Task to complete:
Given the listing that follows, report all lines in which the string "left" occurs.
Dataset extract section start
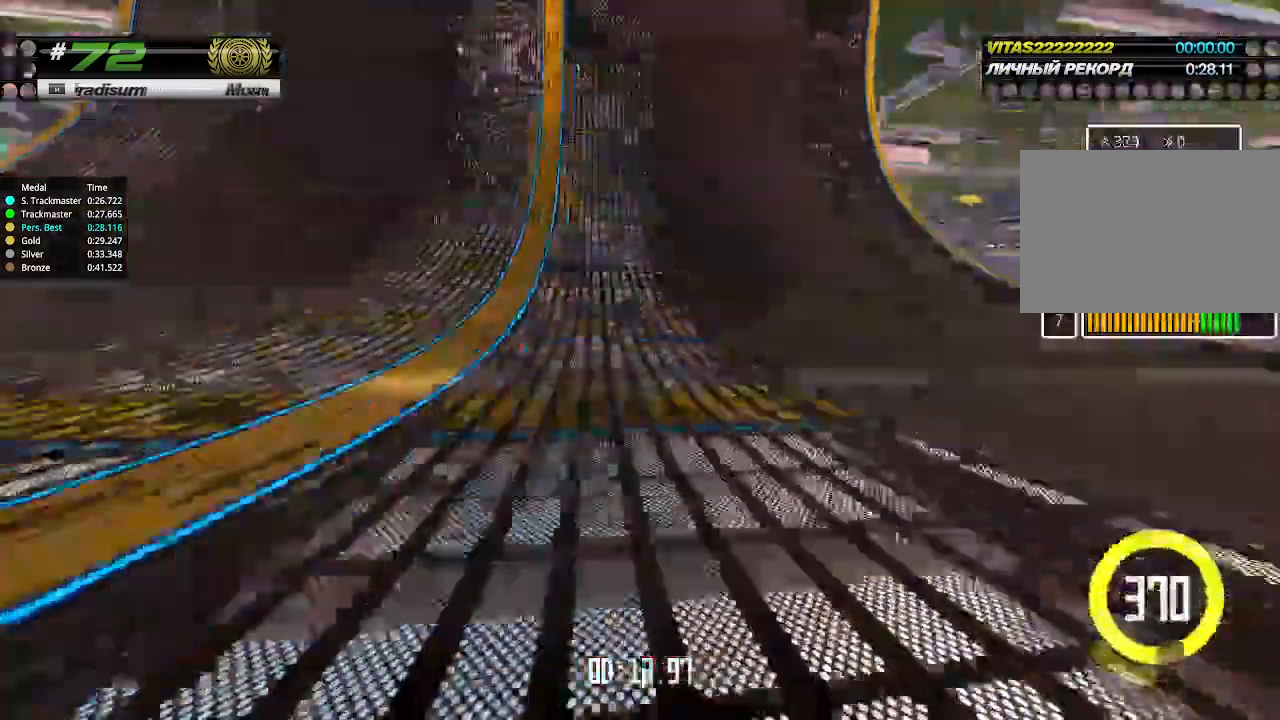
{"keys": ["up"], "events": [[100, "left", "down"], [200, "left", "up"], [433, "left", "down"], [500, "left", "up"]]}
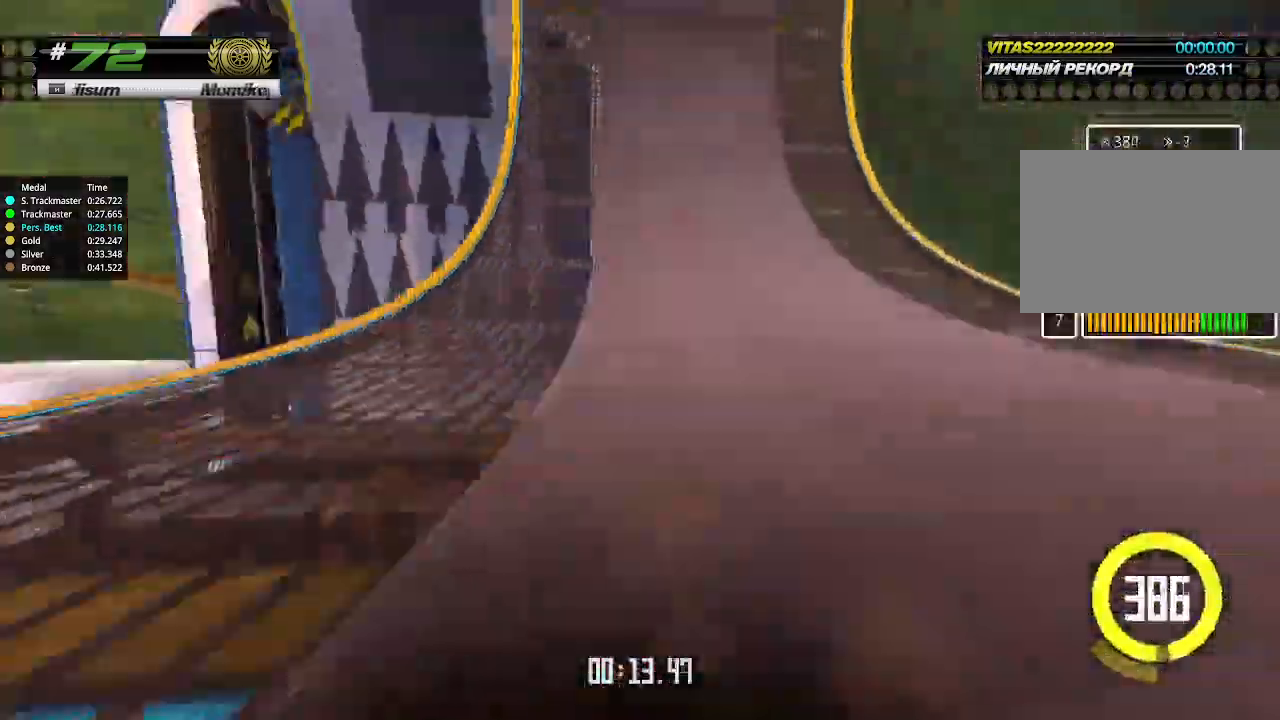
{"keys": ["up"], "events": [[300, "left", "down"], [366, "left", "up"]]}
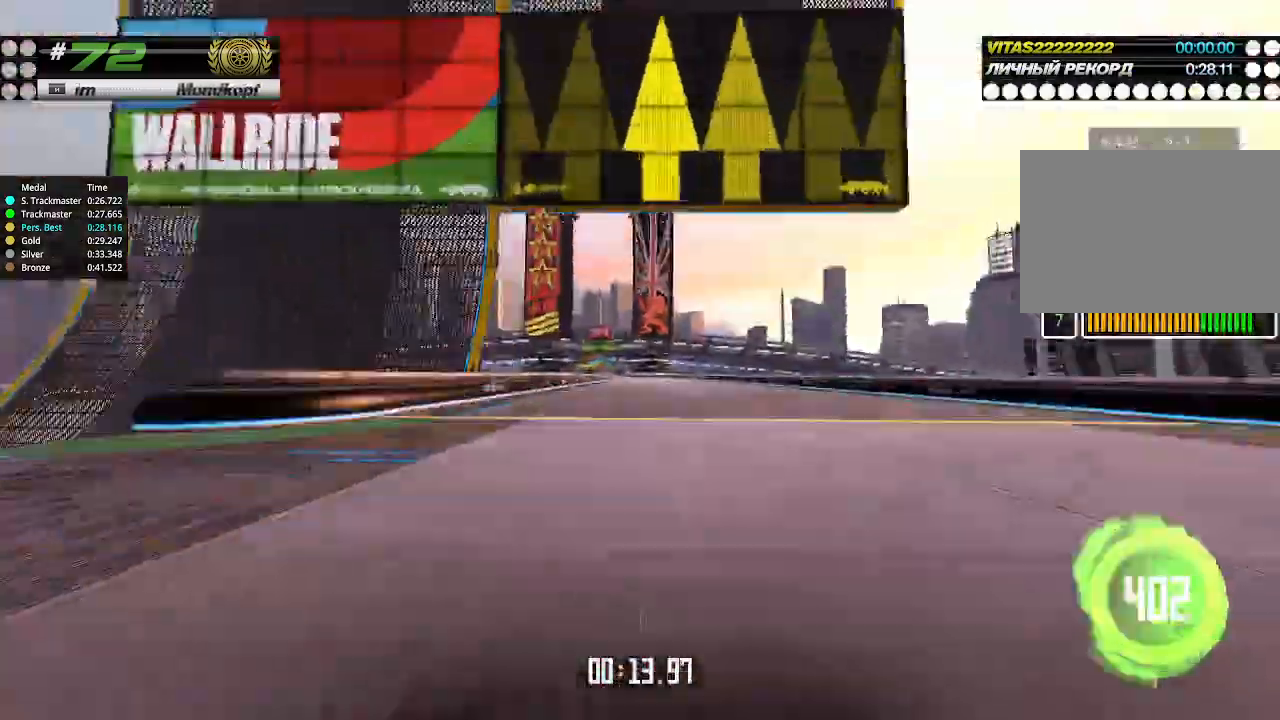
{"keys": ["up"], "events": [[433, "left", "down"], [500, "left", "up"]]}
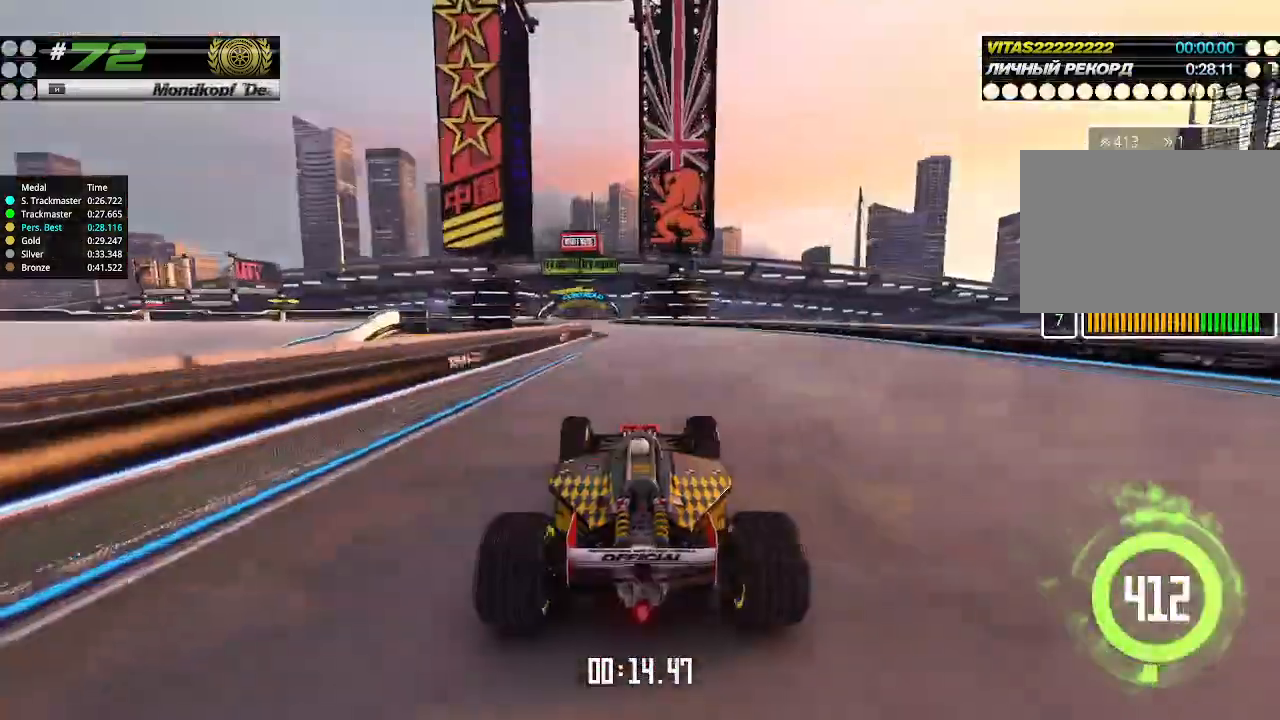
{"keys": ["up"], "events": [[266, "left", "down"], [366, "left", "up"]]}
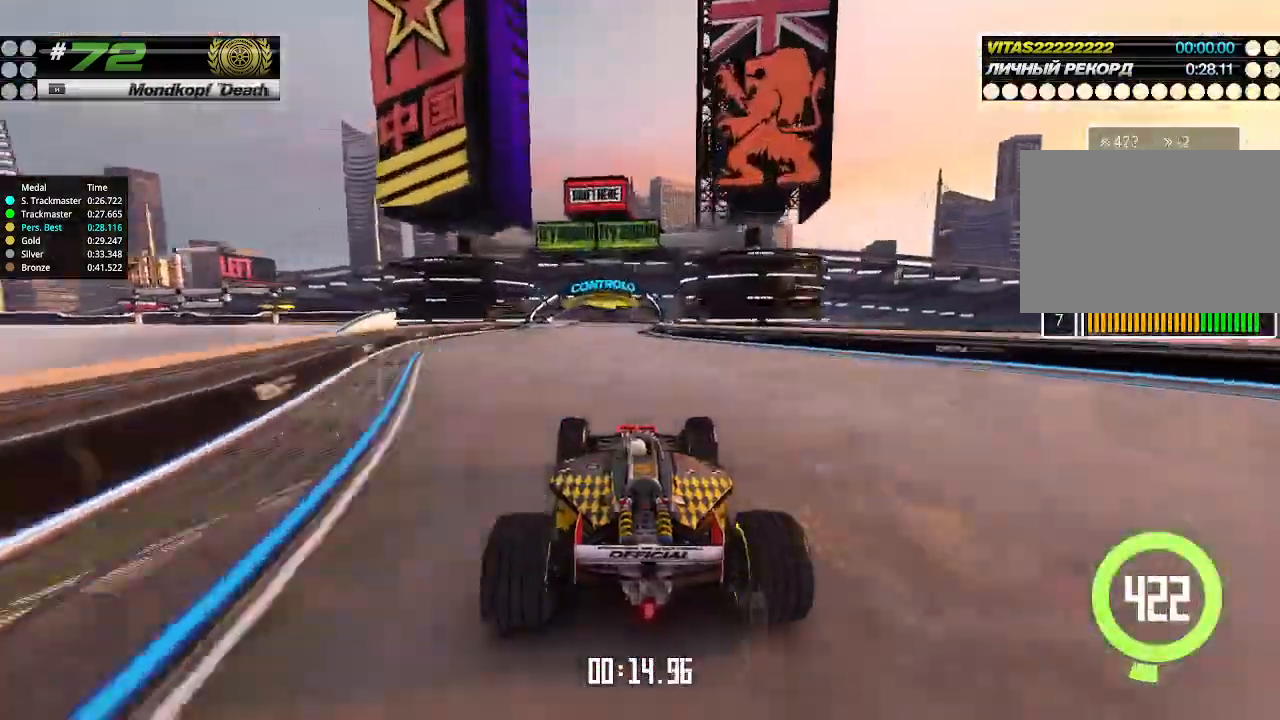
{"keys": ["up"], "events": []}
Dataset extract section end
Exercise result:
{"keys": ["up"], "events": [[100, "left", "down"], [200, "left", "up"], [433, "left", "down"], [500, "left", "up"]]}
{"keys": ["up"], "events": [[300, "left", "down"], [366, "left", "up"]]}
{"keys": ["up"], "events": [[433, "left", "down"], [500, "left", "up"]]}
{"keys": ["up"], "events": [[266, "left", "down"], [366, "left", "up"]]}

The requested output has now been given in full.